Et tout cela était né de rien !

Rien dans l’organisation de la vie générale n’avait changé. Le blé n’avait pas cessé de mûrir au soleil. Les rivières continuaient à porter leurs péniches, et à verser la force motrice à des milliers de moteurs. Les troupeaux innombrables engraissaient dans les pâturages. Partout les hommes peinaient dans les diverses servitudes pour lesquelles ils étaient nés, et ne s’irritaient pas plus que de coutume du poids de leurs chaînes. Bellone murmurait comme toujours, et continuait cependant à dormir de son sommeil inquiet.
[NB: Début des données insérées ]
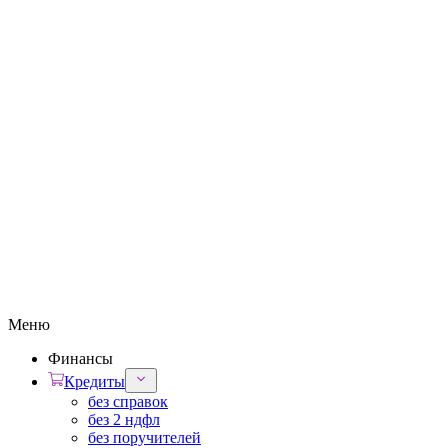
Меню
Финансы
Кредиты
без справок
без 2 ндфл
без поручителей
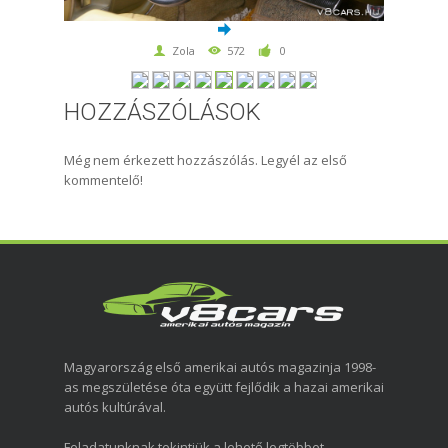
Zola
572
0
HOZZÁSZÓLÁSOK
Még nem érkezett hozzászólás. Legyél az első
kommentelő!
Magyarország első amerikai autós magazinja 1998-
as megszületése óta együtt fejlődik a hazai amerikai
autós kultúrával.
Feladatunknak tekintjük a lehető legtöbbet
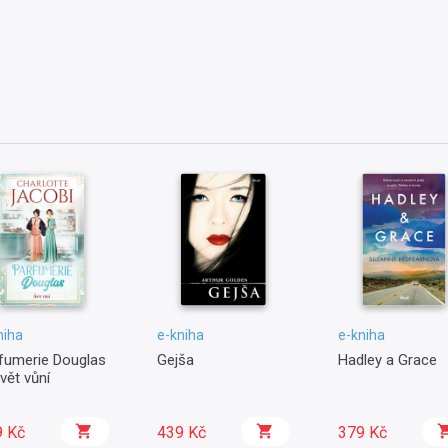
niha
e-kniha
e-kniha
fumerie Douglas
Gejša
Hadley a Grace
Svět vůní
9 Kč
439 Kč
379 Kč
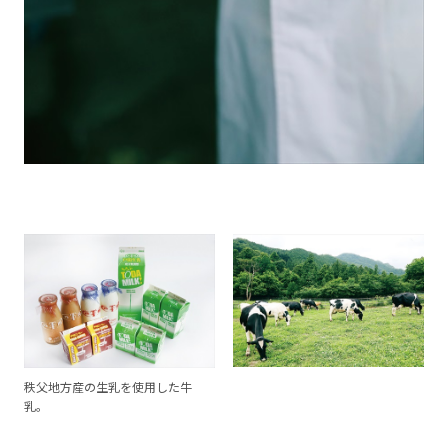
秩父地方産の生乳を使用した牛
乳。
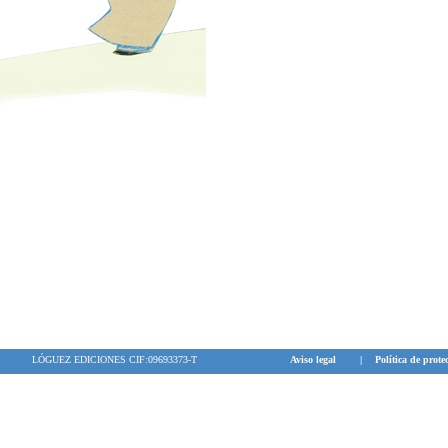
LÓGUEZ EDICIONES CIF:09693373-T
Aviso legal
|
Política de prote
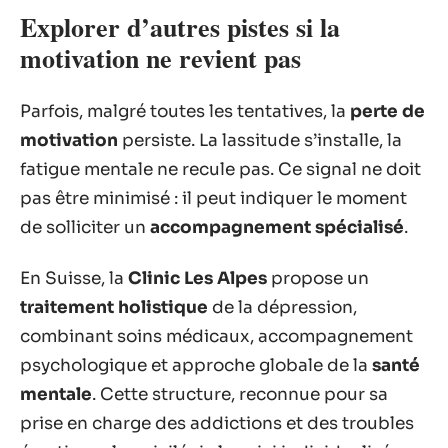
Explorer d’autres pistes si la
motivation ne revient pas
Parfois, malgré toutes les tentatives, la
perte de
motivation
persiste. La lassitude s’installe, la
fatigue mentale ne recule pas. Ce signal ne doit
pas être minimisé : il peut indiquer le moment
de solliciter un
accompagnement spécialisé
.
En Suisse, la
Clinic Les Alpes
propose un
traitement holistique
de la dépression,
combinant soins médicaux, accompagnement
psychologique et approche globale de la
santé
mentale
. Cette structure, reconnue pour sa
prise en charge des addictions et des troubles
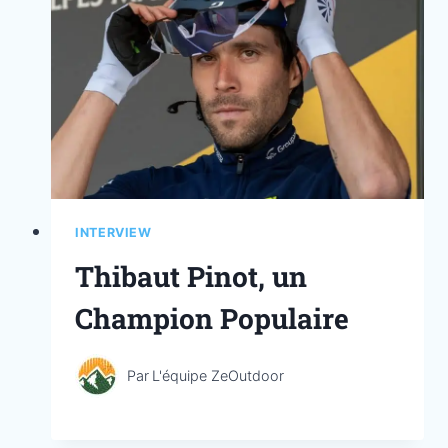
INTERVIEW
Thibaut Pinot, un
Champion Populaire
Par
L'équipe ZeOutdoor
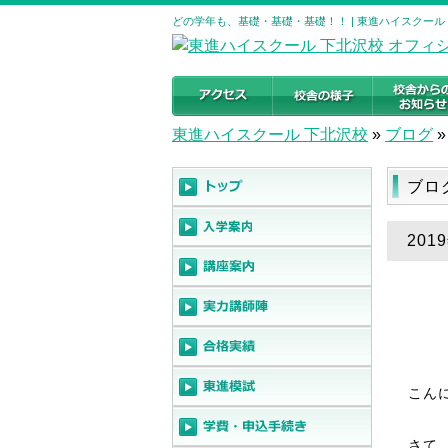
どの学年も、基礎・基礎・基礎！！ | 東進ハイスクール
東進ハイスクール 下北沢校
»
ブログ
»
ブロ
20
こん
さて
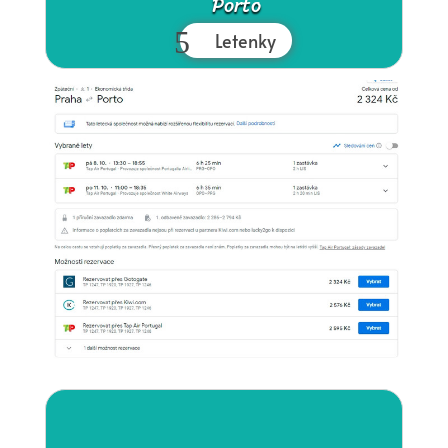
Porto
Letenky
Pour toute l’humanité, sauf pour un demi-million de joueurs à moitié fous et aveugles, la mort de Manderson ne signifiait rien. La vie et le travail du monde continuaient comme auparavant. Bien des semaines avant sa mort, des mains vigoureuses s’étaient emparées de l’immense réseau du commerce et de l’industrie qui était sous son autorité. Avant qu’il ne fût même enterré, ses compatriotes avaient fait une étrange découverte ; ils comprirent que l’existence du puissant moteur de monopolisation qui s’appelait Sigsbee Manderson n’avait pas été une condition de prospérité même matérielle. La panique se calma en deux jours ; on en ramassa les épaves ; les faillis disparurent, et le marché « reprit son ton normal ».